Nastawienie na pomoc jest sposobem na przetrwanie na poziomie fizycznym, ale i przede wszystkim psychicznym. Moja przyjaciólka powiedziała mi „trudne czasy tworzą silnych ludzi” Ta myśl mi pomaga . Ogólny ruch solidarności wśród moich wszystkich znajomych grzeje serce. Polska pokazuje się z najlepszej strony. Zawsze mówiłam, że jakby był koniec świata, to chciałabym być w Polsce.

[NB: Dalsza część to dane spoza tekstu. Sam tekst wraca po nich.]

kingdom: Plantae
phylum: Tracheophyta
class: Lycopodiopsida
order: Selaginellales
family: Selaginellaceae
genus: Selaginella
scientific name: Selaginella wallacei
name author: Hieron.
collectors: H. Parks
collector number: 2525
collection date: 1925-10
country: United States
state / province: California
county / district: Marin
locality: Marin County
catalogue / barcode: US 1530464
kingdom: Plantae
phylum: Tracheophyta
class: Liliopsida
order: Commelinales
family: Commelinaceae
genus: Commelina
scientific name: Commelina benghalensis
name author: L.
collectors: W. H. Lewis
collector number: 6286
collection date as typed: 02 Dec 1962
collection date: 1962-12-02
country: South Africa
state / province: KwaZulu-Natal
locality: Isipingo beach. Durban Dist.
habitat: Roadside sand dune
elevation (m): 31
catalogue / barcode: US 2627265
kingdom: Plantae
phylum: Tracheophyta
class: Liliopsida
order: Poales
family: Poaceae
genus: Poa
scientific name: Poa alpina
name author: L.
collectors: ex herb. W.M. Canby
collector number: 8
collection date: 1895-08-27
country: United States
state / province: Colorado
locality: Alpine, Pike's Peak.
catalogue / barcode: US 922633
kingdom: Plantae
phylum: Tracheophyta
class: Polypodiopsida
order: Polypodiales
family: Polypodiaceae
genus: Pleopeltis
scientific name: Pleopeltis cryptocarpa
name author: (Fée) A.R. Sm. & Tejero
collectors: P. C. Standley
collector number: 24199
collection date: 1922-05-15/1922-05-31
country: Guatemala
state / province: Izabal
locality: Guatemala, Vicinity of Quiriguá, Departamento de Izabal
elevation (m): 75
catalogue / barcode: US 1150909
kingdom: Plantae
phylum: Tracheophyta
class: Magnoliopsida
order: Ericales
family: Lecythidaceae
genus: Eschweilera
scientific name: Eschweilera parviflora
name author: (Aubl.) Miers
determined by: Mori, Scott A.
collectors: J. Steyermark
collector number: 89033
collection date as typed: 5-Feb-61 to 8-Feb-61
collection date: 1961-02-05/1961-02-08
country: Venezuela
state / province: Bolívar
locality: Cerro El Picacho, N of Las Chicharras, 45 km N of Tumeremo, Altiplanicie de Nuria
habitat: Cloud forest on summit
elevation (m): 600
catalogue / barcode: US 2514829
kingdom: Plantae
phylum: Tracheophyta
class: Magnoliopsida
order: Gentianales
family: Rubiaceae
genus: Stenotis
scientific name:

To się potwierdza.
Czeka nas długodystansowy trucht.
Musimy być gotowi pomagać innym najmądrzejszym sposobem, czyli tak, żeby samemu się nie wykończyć. Jest cały ocean rozpaczy i potrzeb. Odczuwamy jego coraz silniejsze fale. Pociesza mnie to, że jestem przekonana, że świat będzie potem lepszy. Żadna zmiana na wielką skalę, na poziomie świadomości, obyczajów, wzrostu empatii czy dbania o planetę nie może, widocznie, odbywać się gładko i bezboleśnie. Świat, z którym spotkamy się fizycznie, jest wytworem świadomości zbiorowej naszego gatunku. A jak na razie jest z tym słabo . Wszyscy jesteśmy na tym samym statku. Różnimy się sposobem reagowania. Mamy okazję sprawdzić nasze głębokie, piękne przekonania o wpływaniu na rzeczywistość na poziomie energetycznym ( medytacja , modlitwy ) . Jak bardzo przekują się one w pożyteczne działanie dla innych. Docierają też do mnie fale wyrzutów sumienia tych, którzy wstydzą się, że są bezpieczni, że mają się dobrze. Wystarczy robić cokolwiek w miarę swoich możliwości, aby pomagać i działać. Nie trzeba wiele, choć czasami może to być ewakuowanie dzieci z terenu wojny. Chyba, że będzie to zostawaniem tam. Film wylał się z ekranu. Teraz mamy go tu, przedtem był gdzieś indziej. Przestrzeń serca to ta, w której czujemy w sobie gotowość dzielenia się własnym czasem i zasobami. W niej jest spokój. Tam, gdzie otwieramy ramiona i przyjmujemy do swojego serca choćby jedną potrzebującą osobę tak, jakby należała do naszej rodziny.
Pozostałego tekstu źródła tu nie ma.